WORK INSTRUCTION – Beginning with the line that holds "April | 3 | 9 |", retype the rest of the listing exactly, last line included.
>>>>
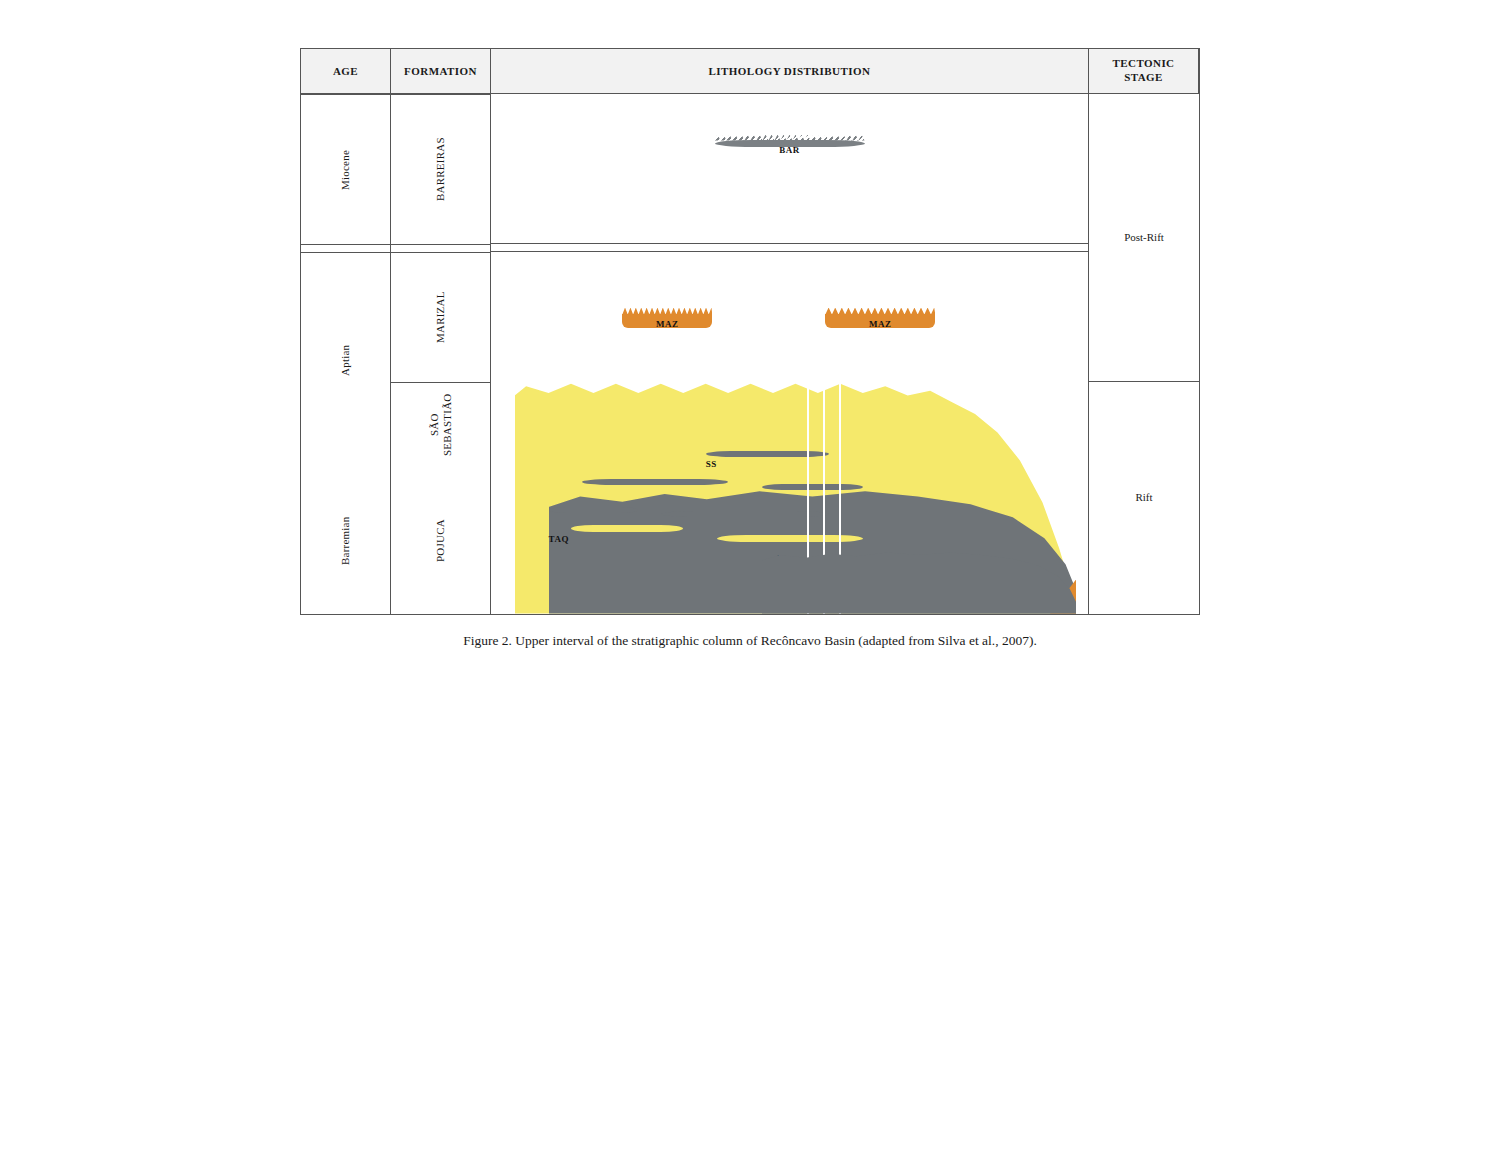AGE
FORMATION
LITHOLOGY DISTRIBUTION
TECTONIC
STAGE
Miocene
Aptian
Barremian
BARREIRAS
MARIZAL
SÃO
SEBASTIÃO
POJUCA
BAR
MAZ
MAZ
SS
POJ
TAQ
Post-Rift
Rift
Figure 2. Upper interval of the stratigraphic column of Recôncavo Basin (adapted from Silva et al., 2007).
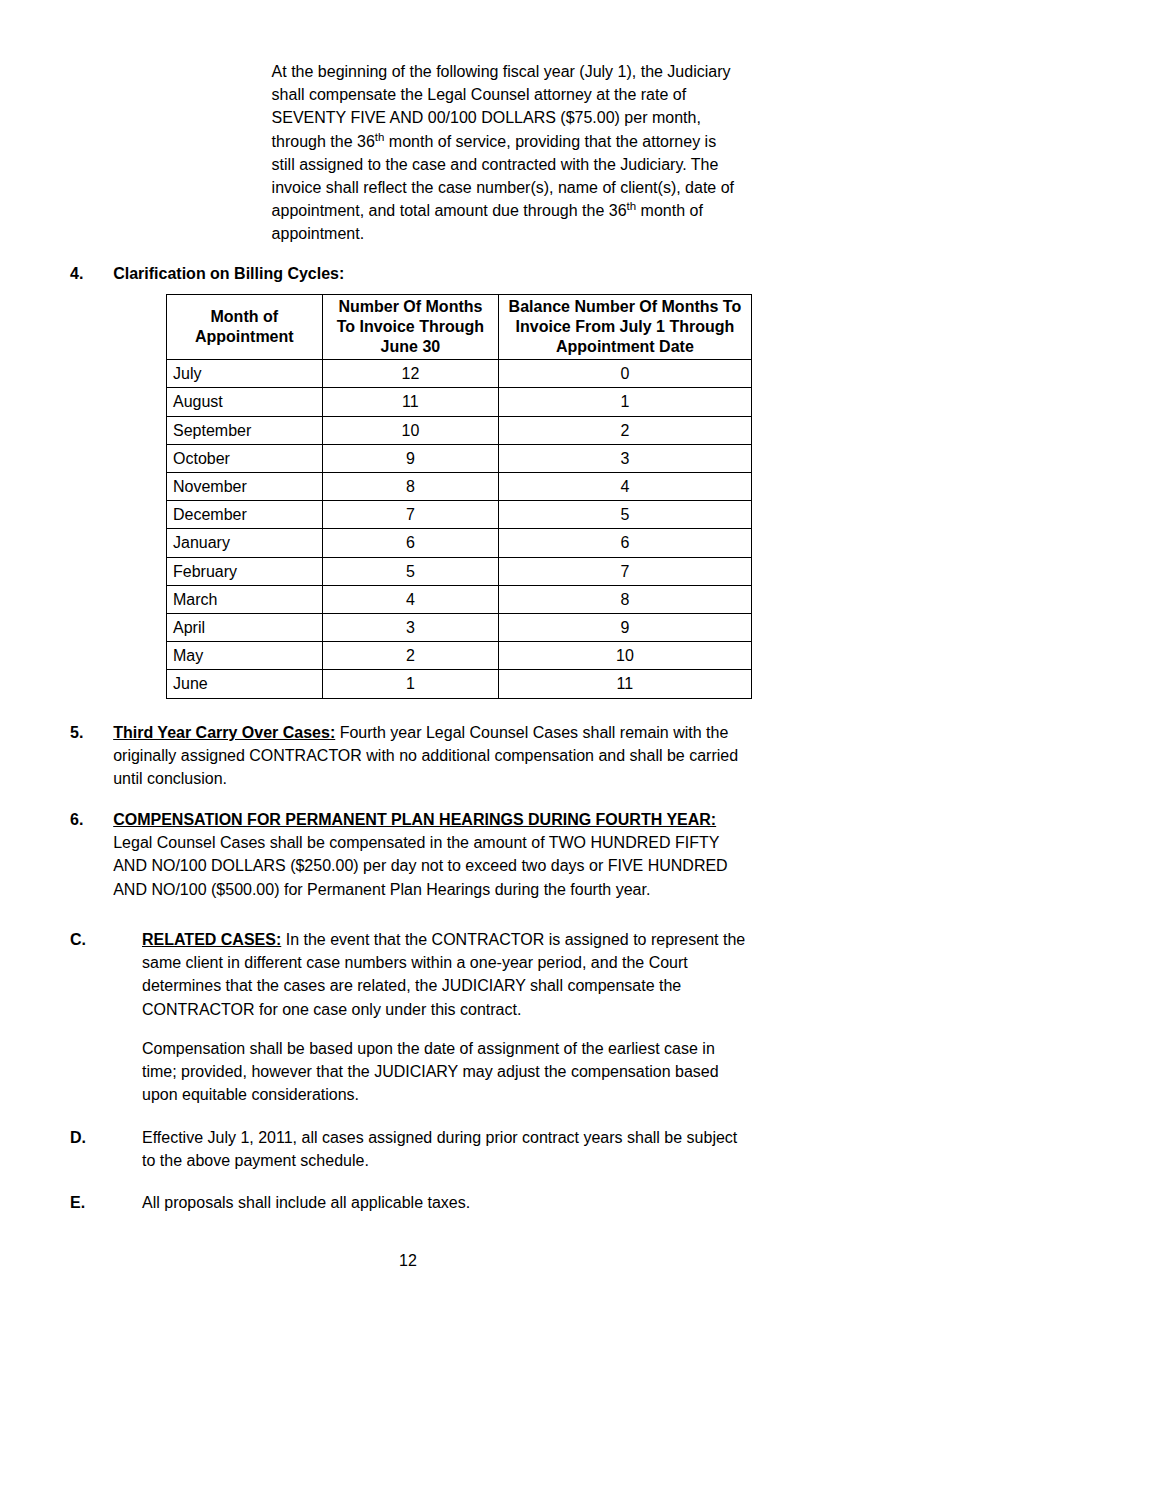At the beginning of the following fiscal year (July 1), the Judiciary shall compensate the Legal Counsel attorney at the rate of SEVENTY FIVE AND 00/100 DOLLARS ($75.00) per month, through the 36th month of service, providing that the attorney is still assigned to the case and contracted with the Judiciary. The invoice shall reflect the case number(s), name of client(s), date of appointment, and total amount due through the 36th month of appointment.
4. Clarification on Billing Cycles:
| Month of Appointment | Number Of Months To Invoice Through June 30 | Balance Number Of Months To Invoice From July 1 Through Appointment Date |
| --- | --- | --- |
| July | 12 | 0 |
| August | 11 | 1 |
| September | 10 | 2 |
| October | 9 | 3 |
| November | 8 | 4 |
| December | 7 | 5 |
| January | 6 | 6 |
| February | 5 | 7 |
| March | 4 | 8 |
| April | 3 | 9 |
| May | 2 | 10 |
| June | 1 | 11 |
5. Third Year Carry Over Cases: Fourth year Legal Counsel Cases shall remain with the originally assigned CONTRACTOR with no additional compensation and shall be carried until conclusion.
6. COMPENSATION FOR PERMANENT PLAN HEARINGS DURING FOURTH YEAR: Legal Counsel Cases shall be compensated in the amount of TWO HUNDRED FIFTY AND NO/100 DOLLARS ($250.00) per day not to exceed two days or FIVE HUNDRED AND NO/100 ($500.00) for Permanent Plan Hearings during the fourth year.
C.
RELATED CASES: In the event that the CONTRACTOR is assigned to represent the same client in different case numbers within a one-year period, and the Court determines that the cases are related, the JUDICIARY shall compensate the CONTRACTOR for one case only under this contract.
Compensation shall be based upon the date of assignment of the earliest case in time; provided, however that the JUDICIARY may adjust the compensation based upon equitable considerations.
D.
Effective July 1, 2011, all cases assigned during prior contract years shall be subject to the above payment schedule.
E.
All proposals shall include all applicable taxes.
12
<<<<
WRITTEN SOLUTION –
| April | 3 | 9 |
| May | 2 | 10 |
| June | 1 | 11 |
5. Third Year Carry Over Cases: Fourth year Legal Counsel Cases shall remain with the originally assigned CONTRACTOR with no additional compensation and shall be carried until conclusion.
6. COMPENSATION FOR PERMANENT PLAN HEARINGS DURING FOURTH YEAR: Legal Counsel Cases shall be compensated in the amount of TWO HUNDRED FIFTY AND NO/100 DOLLARS ($250.00) per day not to exceed two days or FIVE HUNDRED AND NO/100 ($500.00) for Permanent Plan Hearings during the fourth year.
C.
RELATED CASES: In the event that the CONTRACTOR is assigned to represent the same client in different case numbers within a one-year period, and the Court determines that the cases are related, the JUDICIARY shall compensate the CONTRACTOR for one case only under this contract.
Compensation shall be based upon the date of assignment of the earliest case in time; provided, however that the JUDICIARY may adjust the compensation based upon equitable considerations.
D.
Effective July 1, 2011, all cases assigned during prior contract years shall be subject to the above payment schedule.
E.
All proposals shall include all applicable taxes.
12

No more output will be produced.